As the Hispanic meetings market grows, more CVBs are hiring Hispanic and multicultural convention specialists. "That makes my job even easier," says Mr. Rivas, "because they have the right contacts for the special decor, food, and entertainment Hispanic attendees prefer."

Says Mr. Bao: "Always establish a theme, even for a cut-and-dried accounting conference. A theme makes it easier for the attendees to remember what the organizers want them to achieve and what they've learned."

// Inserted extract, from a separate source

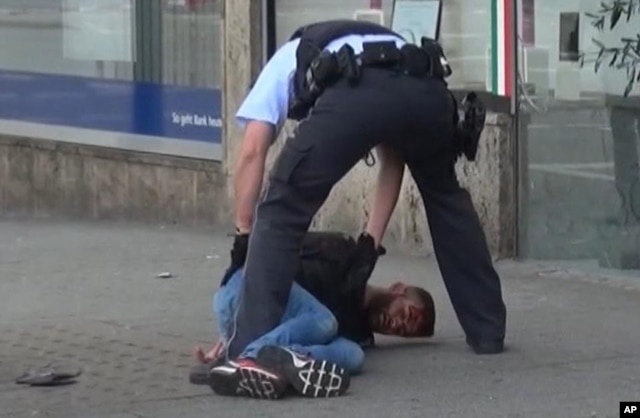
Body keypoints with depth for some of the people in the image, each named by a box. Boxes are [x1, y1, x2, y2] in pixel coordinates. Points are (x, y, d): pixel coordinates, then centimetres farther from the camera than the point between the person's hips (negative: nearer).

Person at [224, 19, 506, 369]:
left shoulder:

When a major U.S. company turned to Mr. Bao to fulfill its meeting objective of establishing cohesion between the technical support and sales staffs, his "In Tandem" theme brought the concept to life for the attendees. Through sports such as tandem bicycle riding, Mr. Bao cemented a camaraderie between the sales and tech support people.

"Entertainment educates," agrees Charles "Chet" Towle, senior producer and senior designer of Charles C Production Group of Newport Beach, California, who, like Mr. Bao, stages mega-events for major corporations and movie studios. "People have a 10 percent retention rate for the spoken word, but a 30 percent retention rate for visuals. Add entertainment, and the retention rate soars to 60 or 70 percent," he says.

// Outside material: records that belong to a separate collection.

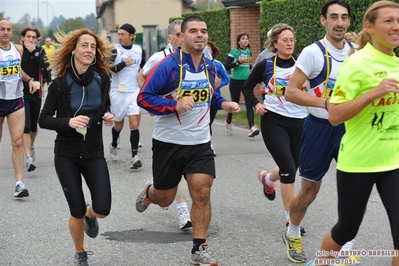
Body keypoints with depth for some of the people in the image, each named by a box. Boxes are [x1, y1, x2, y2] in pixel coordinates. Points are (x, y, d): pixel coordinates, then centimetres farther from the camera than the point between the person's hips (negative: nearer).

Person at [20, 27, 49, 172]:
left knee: (34, 124, 17)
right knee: (25, 126, -11)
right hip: (22, 94, -3)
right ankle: (29, 158, -13)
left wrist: (34, 51, -21)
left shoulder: (39, 51, 1)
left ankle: (31, 146, 44)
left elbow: (46, 65, -16)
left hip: (36, 93, 3)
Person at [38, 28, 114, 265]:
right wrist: (68, 122, -26)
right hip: (67, 155, -2)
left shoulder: (102, 78, -5)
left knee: (102, 210, -8)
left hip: (94, 153, 2)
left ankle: (90, 215, 32)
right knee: (77, 213, 0)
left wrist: (108, 117, -8)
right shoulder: (60, 83, -12)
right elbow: (44, 119, -9)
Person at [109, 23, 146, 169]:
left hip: (134, 91, 1)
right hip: (118, 92, -1)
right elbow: (108, 69, -17)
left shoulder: (139, 50, 4)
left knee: (134, 124, -10)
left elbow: (144, 68, 22)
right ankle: (114, 145, 42)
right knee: (118, 124, 13)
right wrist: (124, 63, -21)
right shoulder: (114, 50, -6)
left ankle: (134, 156, -10)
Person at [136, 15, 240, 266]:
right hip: (169, 142, -3)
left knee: (202, 194, -8)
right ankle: (150, 191, 49)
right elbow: (144, 98, -18)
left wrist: (223, 103, 2)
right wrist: (175, 105, -29)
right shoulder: (168, 65, -17)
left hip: (200, 143, 3)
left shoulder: (210, 66, 3)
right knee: (165, 199, 12)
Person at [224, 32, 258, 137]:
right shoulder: (234, 52, -8)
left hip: (247, 81, 3)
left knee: (249, 104, -12)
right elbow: (226, 66, -13)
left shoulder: (249, 52, 8)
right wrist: (238, 62, -21)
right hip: (236, 81, -3)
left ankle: (252, 128, -22)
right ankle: (228, 121, 40)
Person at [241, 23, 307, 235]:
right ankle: (291, 219, 1)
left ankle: (267, 178, 50)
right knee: (289, 170, -11)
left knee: (291, 168, 14)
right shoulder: (266, 65, -2)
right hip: (273, 121, -3)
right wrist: (256, 104, -6)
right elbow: (247, 87, 10)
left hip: (298, 122, 3)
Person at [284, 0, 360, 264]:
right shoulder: (313, 52, -13)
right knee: (309, 192, 8)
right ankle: (292, 234, 34)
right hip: (320, 127, -4)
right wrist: (326, 103, -25)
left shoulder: (356, 51, 2)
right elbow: (291, 92, -16)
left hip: (348, 127, 4)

Rather than arranging a lecture on how to sell the spa products of an international cosmetics giant, Mr. Towle created a lavish stage production that entertained and informed the sales force audience. Performers in costume, holding trays of candles, danced out the joys of using and selling the new line. "[Sales reps] couldn't wait to sell the product," he says.

In today's economic climate, how can you save money and still please the attendees, especially if they've enjoyed lavish conferences in the past?

Linda Mansouria, president of San Francisco–based Make It Happen, a meeting, event, and incentive company, reduces food and beverage expenditures to everyone's advantage.

For smaller meetings, she suggests replacing full breakfasts with continental fare or just coffee and tea. "If the venue has good restaurants or there are restaurants nearby, schedule the morning meetings a bit later so delegates can enjoy breakfast on their own. You can also expand the lunch break from one hour to 90 minutes to let the attendees eat on their own."

A cost-saving trick for larger conferences is to provide the food but have delegates pay for it.

"Turn lunchtime into a peer-to-peer, brownbag learning experience," recommends Ms. Mansouria. "Advertise the lunch in advance as a roundtable discussion. Create different topics at each table moderated by a facilitator. Delegates can then buy a box lunch and sit at the table that interests them."